Heart Sutra. It is about what Buddhists call emptiness. Things exist, but they are empty – just as a dream can feel very real, but is only a dream. In other words, things are not really real, but they are.
Heart Sutra – Prajnaparamita – The Heart of the Perfection of Wisdom
The Heart Sutra is perhaps the most important text of Buddhism. The Vulture Peak Mountain in Rajgir in the present-day Indian state of Bihar is mentioned as the place of origin. The text contains the answer of Avalokiteshvara to a question of Shariputra, while the Buddha stayed in deep Samadhi.
I was already fascinated by this text when I did not understand it; as chaotic, as crazy as a text of Dadaism or Surrealism. It shows what is, and what is not. No nose, no eye, no enlightenment. Even the most obvious things, and even the most sacred things of Buddhism should not exist? Just crazy. It says that everything exists, and yet does not exist.
In essence, the Heart Sutra says:
“Form is emptiness. And emptiness also is form. Emptiness is no other than form. Form is no other than emptiness. In the same way, feeling, perception, formation, and consciousness are empty. All things in this world are empty. There are no characteristics, there is no birth and no cessation. There is no impurity and no purity, no decrease and no increase.
In emptiness there is no form, no feeling, no perception, no formation, no consciousness, no eye, no ear, no nose, no tongue, no body, no mind, no appearance, no sound, no smell, no taste, no touch, there is nothing we can perceive. There is nothing we can recognize. There is no ignorance and no end of ignorance, no old age and no death and no end of old age and death.
There is no suffering, no origin of suffering and no end of suffering. There is no path, no wisdom, no attainment and no non-attaiment.”
It is incredible.
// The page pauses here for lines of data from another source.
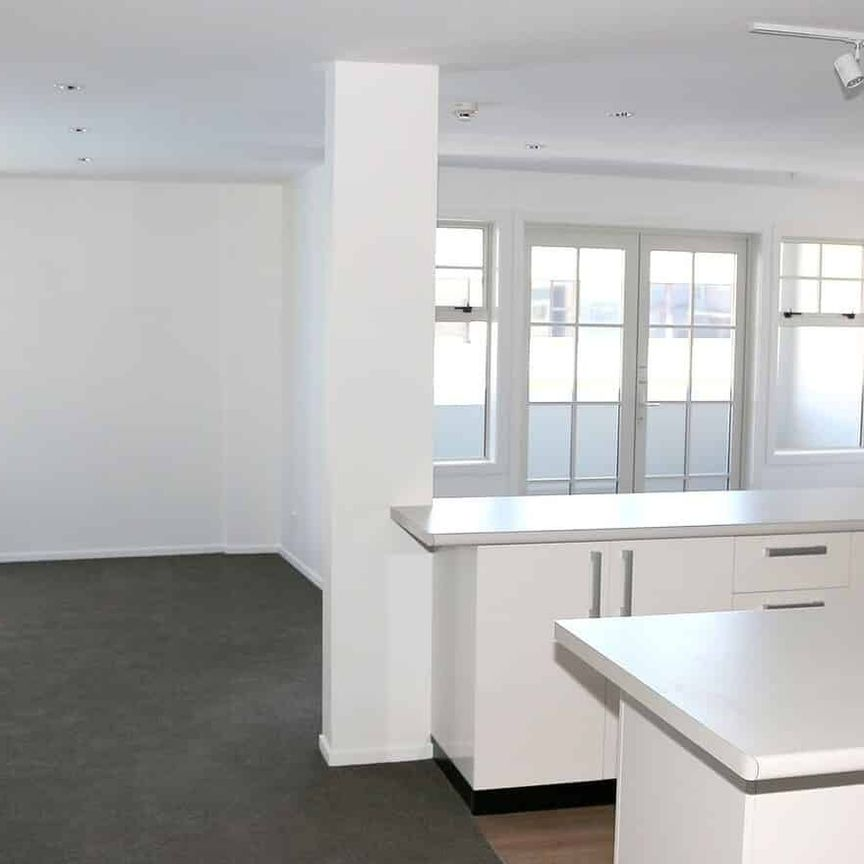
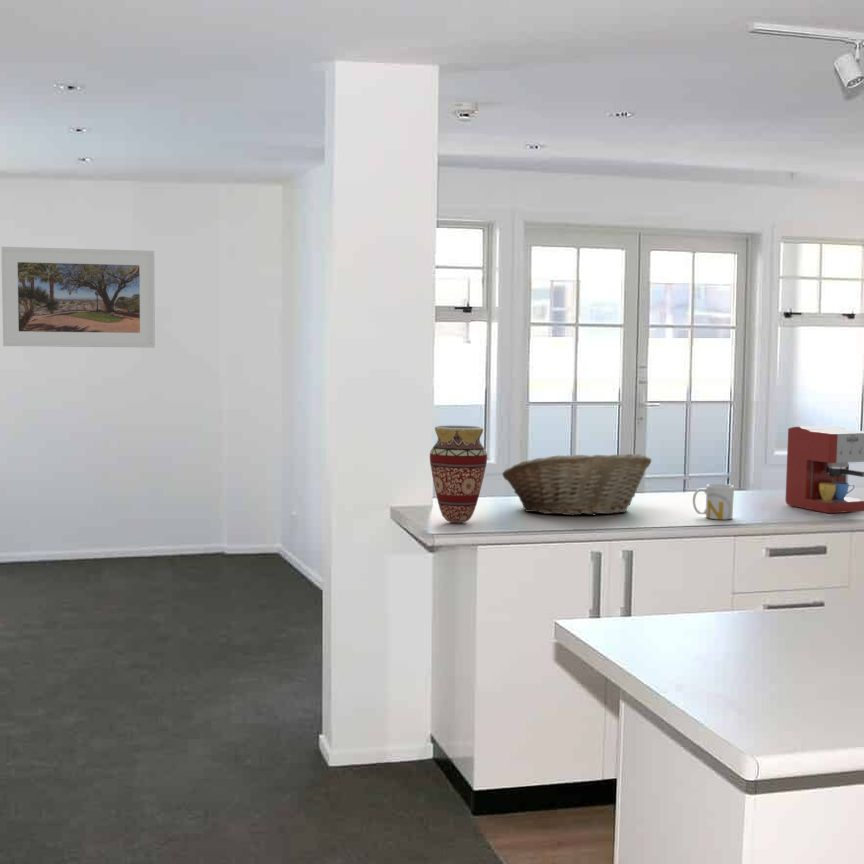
+ vase [429,425,488,524]
+ fruit basket [501,453,652,517]
+ mug [692,483,735,520]
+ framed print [0,246,156,349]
+ coffee maker [784,425,864,514]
It makes no sense at all. Everything we think to be true is questioned. What we see, everything we perceive, does not exist. And then it says, things do exist.
And all these Buddhist truths. That we all become old and will die, that we cannot prevent suffering, but that there is a way out of all this misery. All this is supposed to be nonsense?
And finally, there is a mantra:
GATE GATE PARAGATE PARASAMGATE BODHI SVAHA.
(Gone, gone, gone beyond – completely exposed, awake – so be it.)
Our concepts are smashed. It is about what Buddhists call emptiness. Things exist, but they are empty – just as a dream can feel very real, but is only a dream. In other words, things are not really real, but they are.
One of the most profound texts of Buddhism.